From today, we can travel to and from Belgium. That travel can be non-essential. But while we can leave Belgium for another member state of the European Union or a member state of the Schengen Area, it is important to research which country is welcoming tourists.
That list changes as countries change their COVID-19 policies. A good place to start researching is Info-Coronavirus. There you can see the colours of zones. Also check the Federal Public Service Foreign Affairs and obviously relevant sources from your tentative destination.
Returning to Belgium from a red zones mandates two covid tests – on day 1 and on day 7 and a week’s quarantaine to await the test results. You also need to fill in the Passenger Locater Form. The police will check if you’ve been tested.
That may be the smallest issue.
The question is: where to go? There’s no point going somewhere where you need to quarantaine first and where your liberty of movement is limited and there’s not much to do.
The situation is changing almost daily.
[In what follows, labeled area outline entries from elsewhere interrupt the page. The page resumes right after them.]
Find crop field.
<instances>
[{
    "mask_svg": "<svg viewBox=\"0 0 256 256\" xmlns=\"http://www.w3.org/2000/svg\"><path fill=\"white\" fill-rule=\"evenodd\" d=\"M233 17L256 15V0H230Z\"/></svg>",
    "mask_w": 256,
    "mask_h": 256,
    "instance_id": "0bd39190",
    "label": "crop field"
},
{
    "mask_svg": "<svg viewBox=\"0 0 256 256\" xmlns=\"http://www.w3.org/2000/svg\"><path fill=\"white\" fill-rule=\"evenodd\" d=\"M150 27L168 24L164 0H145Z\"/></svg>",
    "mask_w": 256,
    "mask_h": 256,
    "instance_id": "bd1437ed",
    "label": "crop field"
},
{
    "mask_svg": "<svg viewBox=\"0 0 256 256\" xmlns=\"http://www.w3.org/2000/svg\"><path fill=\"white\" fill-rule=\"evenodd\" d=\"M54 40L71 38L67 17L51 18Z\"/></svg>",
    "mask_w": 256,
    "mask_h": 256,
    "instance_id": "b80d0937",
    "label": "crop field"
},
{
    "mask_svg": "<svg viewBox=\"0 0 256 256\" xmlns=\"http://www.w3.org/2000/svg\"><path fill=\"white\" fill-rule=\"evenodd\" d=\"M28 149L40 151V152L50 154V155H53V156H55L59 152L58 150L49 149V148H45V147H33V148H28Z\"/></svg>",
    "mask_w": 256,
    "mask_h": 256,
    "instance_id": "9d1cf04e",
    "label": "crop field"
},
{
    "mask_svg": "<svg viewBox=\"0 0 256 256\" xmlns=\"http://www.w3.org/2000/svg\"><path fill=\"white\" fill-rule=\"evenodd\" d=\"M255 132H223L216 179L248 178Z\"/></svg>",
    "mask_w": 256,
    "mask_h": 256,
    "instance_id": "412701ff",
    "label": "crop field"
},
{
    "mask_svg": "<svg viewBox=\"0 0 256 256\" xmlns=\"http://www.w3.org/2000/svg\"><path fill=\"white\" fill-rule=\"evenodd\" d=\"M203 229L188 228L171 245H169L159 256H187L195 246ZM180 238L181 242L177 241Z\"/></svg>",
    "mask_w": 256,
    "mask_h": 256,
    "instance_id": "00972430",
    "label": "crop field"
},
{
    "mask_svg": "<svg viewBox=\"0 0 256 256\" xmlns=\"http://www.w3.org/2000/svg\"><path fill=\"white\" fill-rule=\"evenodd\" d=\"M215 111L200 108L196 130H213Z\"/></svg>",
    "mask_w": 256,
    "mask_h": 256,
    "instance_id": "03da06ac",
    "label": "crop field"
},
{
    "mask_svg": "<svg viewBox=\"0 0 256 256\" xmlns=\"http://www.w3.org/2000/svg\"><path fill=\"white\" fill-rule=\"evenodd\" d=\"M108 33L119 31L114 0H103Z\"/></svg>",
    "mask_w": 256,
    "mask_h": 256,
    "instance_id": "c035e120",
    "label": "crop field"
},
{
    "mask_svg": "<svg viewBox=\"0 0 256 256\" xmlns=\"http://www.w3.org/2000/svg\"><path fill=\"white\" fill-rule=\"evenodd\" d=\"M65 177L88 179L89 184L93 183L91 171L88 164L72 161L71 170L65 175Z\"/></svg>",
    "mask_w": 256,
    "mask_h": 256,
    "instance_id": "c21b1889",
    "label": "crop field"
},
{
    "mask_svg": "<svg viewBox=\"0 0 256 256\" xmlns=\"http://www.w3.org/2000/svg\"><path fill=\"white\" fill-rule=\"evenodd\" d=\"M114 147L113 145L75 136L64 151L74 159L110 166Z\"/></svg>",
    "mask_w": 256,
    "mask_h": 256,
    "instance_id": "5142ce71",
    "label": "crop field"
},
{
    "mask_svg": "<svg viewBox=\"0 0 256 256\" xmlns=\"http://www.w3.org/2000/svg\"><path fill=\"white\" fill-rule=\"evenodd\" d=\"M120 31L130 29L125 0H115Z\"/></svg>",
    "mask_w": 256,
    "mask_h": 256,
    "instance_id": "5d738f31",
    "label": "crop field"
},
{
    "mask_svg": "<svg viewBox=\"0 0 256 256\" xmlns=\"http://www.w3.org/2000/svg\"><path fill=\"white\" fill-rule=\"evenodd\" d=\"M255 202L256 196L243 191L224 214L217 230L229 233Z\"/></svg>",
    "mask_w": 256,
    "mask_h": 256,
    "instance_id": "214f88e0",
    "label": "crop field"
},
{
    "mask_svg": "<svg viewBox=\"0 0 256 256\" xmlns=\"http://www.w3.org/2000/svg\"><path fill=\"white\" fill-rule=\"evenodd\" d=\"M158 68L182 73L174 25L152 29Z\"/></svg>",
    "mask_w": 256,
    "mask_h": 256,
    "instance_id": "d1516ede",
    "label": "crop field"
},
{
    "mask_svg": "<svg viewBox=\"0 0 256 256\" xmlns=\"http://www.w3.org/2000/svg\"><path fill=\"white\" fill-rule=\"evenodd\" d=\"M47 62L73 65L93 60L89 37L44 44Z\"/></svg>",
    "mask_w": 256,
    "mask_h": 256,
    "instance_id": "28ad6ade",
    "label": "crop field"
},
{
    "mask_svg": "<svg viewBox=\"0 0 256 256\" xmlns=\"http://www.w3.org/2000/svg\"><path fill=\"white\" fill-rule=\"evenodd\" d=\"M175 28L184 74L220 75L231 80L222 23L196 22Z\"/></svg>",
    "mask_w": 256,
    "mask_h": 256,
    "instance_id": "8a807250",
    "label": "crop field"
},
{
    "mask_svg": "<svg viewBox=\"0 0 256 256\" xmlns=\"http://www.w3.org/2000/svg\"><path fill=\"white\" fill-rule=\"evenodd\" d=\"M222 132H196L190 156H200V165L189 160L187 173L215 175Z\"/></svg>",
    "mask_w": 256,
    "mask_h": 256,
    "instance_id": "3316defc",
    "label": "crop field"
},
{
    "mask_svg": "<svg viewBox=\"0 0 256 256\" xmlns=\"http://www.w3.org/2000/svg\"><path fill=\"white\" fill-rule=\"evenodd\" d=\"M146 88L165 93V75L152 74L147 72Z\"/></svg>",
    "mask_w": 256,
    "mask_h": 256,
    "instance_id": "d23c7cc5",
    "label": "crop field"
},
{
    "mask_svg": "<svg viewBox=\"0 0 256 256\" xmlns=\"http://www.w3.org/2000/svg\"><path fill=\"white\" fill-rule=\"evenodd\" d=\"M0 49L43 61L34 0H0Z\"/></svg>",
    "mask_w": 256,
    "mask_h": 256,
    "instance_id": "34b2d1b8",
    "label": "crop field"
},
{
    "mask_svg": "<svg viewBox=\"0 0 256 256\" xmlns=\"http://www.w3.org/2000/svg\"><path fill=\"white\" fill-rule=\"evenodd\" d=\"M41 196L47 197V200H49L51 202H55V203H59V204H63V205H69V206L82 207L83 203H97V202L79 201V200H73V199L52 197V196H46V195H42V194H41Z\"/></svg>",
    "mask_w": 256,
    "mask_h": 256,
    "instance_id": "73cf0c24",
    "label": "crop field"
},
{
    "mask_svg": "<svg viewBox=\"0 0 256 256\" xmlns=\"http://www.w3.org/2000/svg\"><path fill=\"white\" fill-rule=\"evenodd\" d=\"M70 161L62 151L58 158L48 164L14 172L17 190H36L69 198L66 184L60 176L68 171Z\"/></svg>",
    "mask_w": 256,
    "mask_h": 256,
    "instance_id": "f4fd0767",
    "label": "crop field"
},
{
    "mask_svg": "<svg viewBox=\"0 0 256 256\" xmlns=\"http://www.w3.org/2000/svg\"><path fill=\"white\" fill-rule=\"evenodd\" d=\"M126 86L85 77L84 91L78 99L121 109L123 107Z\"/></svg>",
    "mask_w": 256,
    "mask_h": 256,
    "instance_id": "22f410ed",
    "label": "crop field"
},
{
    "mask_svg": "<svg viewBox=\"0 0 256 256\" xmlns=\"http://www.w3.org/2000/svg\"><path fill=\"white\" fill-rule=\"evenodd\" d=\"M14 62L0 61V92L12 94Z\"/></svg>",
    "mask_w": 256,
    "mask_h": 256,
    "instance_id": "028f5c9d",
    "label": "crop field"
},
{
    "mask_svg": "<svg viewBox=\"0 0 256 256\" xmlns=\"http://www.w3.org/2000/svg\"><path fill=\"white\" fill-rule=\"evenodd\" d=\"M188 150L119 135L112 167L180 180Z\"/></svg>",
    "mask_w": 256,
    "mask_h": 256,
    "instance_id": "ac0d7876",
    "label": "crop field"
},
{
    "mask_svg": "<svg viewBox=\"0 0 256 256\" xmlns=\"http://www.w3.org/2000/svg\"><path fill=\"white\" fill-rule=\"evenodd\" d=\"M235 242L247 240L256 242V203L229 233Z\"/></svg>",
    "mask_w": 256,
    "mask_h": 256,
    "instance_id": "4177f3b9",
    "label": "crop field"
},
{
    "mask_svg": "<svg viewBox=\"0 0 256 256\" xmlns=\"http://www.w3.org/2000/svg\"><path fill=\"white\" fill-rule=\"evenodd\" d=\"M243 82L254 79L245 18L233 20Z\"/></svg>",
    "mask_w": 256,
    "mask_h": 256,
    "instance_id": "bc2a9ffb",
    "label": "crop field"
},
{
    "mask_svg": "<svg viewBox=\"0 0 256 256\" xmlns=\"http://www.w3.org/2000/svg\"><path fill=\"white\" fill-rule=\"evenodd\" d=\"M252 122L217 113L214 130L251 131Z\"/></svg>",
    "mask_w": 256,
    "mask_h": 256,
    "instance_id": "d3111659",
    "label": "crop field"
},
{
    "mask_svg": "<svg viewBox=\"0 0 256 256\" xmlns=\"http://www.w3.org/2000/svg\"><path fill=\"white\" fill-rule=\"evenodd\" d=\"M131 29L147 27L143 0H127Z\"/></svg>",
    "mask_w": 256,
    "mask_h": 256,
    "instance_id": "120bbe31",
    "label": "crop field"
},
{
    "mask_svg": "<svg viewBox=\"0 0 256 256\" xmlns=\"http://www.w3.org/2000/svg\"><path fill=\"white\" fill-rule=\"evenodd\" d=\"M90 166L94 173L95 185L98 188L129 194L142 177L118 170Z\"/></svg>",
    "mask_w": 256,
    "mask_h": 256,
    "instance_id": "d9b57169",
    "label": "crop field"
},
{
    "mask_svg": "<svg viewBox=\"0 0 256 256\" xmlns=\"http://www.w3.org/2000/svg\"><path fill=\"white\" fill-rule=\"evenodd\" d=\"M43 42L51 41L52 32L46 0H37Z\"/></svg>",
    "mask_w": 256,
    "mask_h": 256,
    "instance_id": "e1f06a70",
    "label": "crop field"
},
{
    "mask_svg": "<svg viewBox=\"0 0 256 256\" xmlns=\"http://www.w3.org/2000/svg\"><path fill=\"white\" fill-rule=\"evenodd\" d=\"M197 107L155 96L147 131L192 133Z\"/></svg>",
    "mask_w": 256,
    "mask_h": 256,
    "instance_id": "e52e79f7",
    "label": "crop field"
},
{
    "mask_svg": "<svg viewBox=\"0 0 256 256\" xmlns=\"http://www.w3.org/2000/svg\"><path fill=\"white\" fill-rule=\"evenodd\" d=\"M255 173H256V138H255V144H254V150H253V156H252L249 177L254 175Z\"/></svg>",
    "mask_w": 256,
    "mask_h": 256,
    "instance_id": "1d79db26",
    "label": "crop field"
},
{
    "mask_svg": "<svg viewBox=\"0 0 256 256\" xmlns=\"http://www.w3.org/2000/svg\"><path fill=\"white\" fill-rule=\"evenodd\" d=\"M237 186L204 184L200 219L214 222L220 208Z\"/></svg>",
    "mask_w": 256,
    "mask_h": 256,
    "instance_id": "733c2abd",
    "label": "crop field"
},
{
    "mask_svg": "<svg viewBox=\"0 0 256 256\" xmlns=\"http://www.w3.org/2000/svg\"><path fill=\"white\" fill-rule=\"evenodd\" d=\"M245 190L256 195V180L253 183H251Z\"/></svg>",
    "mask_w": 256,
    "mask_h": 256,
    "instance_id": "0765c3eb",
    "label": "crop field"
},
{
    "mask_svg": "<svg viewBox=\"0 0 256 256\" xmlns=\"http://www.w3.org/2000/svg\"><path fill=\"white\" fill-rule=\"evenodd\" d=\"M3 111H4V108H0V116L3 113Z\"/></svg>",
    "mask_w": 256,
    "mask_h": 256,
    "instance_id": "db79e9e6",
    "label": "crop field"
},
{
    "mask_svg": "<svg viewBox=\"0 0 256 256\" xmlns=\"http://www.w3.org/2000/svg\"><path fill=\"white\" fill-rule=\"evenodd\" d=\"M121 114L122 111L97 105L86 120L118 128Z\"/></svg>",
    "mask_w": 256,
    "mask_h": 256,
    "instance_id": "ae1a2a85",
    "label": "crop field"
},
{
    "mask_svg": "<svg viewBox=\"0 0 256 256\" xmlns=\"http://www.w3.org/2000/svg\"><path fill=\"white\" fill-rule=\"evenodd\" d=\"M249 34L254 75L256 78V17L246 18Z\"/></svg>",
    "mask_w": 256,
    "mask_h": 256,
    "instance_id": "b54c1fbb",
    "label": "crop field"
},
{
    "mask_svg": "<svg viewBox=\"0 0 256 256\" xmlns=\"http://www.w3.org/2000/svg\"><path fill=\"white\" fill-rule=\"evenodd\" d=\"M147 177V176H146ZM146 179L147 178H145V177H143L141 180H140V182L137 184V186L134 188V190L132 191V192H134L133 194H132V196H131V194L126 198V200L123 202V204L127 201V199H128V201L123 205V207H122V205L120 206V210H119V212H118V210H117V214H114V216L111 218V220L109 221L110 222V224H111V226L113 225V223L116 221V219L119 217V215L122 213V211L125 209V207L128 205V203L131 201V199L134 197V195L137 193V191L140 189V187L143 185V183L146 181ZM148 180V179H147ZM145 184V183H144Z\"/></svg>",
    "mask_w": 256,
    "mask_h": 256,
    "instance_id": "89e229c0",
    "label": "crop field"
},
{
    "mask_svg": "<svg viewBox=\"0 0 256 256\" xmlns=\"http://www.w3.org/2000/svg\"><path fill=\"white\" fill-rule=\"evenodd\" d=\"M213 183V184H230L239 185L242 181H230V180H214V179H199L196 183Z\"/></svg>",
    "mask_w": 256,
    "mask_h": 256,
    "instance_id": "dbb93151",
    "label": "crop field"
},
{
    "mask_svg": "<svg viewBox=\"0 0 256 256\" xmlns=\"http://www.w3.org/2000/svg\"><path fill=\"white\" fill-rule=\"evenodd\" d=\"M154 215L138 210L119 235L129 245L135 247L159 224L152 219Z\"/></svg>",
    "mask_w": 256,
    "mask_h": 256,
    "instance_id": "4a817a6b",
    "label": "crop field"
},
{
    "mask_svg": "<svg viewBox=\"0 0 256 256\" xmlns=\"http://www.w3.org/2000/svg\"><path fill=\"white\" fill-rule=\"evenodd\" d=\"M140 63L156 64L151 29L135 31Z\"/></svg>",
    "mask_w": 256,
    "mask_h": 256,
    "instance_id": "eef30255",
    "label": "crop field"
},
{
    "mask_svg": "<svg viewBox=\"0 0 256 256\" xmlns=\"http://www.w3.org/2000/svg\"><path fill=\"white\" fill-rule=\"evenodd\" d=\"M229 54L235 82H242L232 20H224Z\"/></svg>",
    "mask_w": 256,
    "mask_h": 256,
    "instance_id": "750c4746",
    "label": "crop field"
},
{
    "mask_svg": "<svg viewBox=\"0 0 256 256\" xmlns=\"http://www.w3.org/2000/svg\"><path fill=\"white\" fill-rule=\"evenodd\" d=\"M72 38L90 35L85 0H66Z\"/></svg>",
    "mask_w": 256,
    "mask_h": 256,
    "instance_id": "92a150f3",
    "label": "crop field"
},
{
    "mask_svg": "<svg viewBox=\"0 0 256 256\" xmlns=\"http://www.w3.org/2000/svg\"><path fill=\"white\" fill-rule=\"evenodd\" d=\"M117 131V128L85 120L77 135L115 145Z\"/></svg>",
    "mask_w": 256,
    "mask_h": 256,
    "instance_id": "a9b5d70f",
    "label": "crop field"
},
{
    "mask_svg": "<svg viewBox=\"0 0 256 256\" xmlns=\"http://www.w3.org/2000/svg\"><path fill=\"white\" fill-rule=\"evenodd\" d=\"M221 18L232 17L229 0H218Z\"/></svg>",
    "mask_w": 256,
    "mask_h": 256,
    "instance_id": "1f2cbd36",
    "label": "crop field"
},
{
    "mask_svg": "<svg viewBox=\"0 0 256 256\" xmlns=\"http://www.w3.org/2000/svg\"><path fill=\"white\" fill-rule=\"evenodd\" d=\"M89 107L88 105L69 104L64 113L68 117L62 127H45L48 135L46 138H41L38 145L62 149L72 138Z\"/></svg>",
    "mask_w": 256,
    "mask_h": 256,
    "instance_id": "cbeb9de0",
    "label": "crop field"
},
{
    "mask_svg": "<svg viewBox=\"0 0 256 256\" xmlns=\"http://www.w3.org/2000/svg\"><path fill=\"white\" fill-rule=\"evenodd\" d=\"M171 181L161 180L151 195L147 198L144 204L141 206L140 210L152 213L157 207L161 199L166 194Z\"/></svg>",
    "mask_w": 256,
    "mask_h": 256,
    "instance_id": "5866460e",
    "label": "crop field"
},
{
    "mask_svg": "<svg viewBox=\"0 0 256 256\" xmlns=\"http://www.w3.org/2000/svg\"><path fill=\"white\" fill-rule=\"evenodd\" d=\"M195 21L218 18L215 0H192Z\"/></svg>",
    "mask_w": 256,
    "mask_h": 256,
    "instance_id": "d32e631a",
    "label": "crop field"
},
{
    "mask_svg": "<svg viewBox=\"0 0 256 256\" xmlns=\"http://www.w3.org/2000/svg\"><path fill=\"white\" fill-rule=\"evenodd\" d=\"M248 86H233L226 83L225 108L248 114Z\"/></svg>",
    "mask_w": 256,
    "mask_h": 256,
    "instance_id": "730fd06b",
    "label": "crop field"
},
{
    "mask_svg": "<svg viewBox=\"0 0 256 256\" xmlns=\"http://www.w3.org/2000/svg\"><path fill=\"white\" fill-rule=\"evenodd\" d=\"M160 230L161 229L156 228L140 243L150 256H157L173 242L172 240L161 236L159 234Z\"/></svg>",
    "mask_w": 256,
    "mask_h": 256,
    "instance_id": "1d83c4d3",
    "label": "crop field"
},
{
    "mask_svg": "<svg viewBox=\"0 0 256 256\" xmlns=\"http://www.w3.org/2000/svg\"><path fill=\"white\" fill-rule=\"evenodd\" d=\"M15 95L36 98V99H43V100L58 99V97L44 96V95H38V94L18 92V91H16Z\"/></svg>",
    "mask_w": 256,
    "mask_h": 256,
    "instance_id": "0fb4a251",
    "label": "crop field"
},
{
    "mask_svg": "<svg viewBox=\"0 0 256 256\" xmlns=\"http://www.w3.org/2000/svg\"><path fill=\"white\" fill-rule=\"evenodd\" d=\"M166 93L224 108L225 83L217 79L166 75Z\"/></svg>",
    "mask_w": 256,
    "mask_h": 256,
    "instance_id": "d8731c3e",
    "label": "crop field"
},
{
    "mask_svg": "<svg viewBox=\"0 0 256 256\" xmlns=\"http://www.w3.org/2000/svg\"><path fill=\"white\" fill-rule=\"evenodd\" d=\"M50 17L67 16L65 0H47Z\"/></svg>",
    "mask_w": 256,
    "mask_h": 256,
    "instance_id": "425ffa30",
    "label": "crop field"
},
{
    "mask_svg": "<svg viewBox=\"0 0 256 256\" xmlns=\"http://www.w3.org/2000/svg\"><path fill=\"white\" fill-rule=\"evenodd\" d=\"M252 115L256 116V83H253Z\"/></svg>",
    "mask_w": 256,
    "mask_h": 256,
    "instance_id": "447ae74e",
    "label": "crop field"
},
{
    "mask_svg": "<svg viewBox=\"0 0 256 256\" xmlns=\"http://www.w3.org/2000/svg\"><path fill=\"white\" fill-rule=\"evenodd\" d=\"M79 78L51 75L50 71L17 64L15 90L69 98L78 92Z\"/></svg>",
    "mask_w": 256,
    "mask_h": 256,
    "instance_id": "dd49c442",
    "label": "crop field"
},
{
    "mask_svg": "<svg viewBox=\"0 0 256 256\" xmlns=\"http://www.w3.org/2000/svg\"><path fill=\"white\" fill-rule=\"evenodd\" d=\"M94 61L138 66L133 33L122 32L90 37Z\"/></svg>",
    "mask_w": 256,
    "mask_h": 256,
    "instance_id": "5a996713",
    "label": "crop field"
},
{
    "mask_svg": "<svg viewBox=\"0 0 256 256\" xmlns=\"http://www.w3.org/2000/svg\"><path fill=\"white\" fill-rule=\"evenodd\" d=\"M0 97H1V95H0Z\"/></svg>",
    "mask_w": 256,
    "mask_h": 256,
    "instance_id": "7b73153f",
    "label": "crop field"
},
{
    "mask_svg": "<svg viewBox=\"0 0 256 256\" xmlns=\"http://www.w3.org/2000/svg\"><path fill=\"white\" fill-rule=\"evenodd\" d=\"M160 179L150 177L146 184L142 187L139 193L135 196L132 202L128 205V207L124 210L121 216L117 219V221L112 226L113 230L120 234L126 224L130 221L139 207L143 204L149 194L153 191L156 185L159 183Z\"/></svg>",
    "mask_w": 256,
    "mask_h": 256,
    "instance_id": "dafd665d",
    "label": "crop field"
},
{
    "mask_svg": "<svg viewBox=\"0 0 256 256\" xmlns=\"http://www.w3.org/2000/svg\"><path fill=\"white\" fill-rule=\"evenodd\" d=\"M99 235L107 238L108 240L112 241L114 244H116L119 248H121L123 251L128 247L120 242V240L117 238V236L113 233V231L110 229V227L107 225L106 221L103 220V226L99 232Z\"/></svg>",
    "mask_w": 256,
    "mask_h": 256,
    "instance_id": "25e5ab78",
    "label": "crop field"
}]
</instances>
Everywhere there are tensions between medical interests versus political reality and public outcries.
- Passenger Locator Form.
- Federal Public Service Foreign Affairs.
- ‘Nu verbod op niet-essentiële reizen morgen vervalt: waar kan je naartoe? En onder welke voorwaarden?’, Ann Willems, Valerie Vanhelden, VRT NWS, 18.04.2021.
As a reminder
Member states of the European Union: Austria, Belgium, Bulgaria, Croatia, Cyprus, Czechia, Denmark, Estonia, Finland, France, Germany, Greece, Hungary, Ireland, Italy, Latvia, Lithuania, Luxembourg, Malta, Netherlands, Poland, Portugal, Romania, Slovakia, Slovenia, Spain, Sweden.
The Schenen Area: Austria, Belgium, Czechia, Denmark (excluding Greenland and the Faroe Islands), metropolitan France, Germany, Hungary, Greece, Iceland, Italy, Latvia, Liechtenstein, Lithuania, Luxembourg, Malta, Netherlands, Norway, Poland, Portugal, Slovakia, Slovenia, Spain, Sweden, Switzerland.
United Kingdom‘s travel fate is unclear.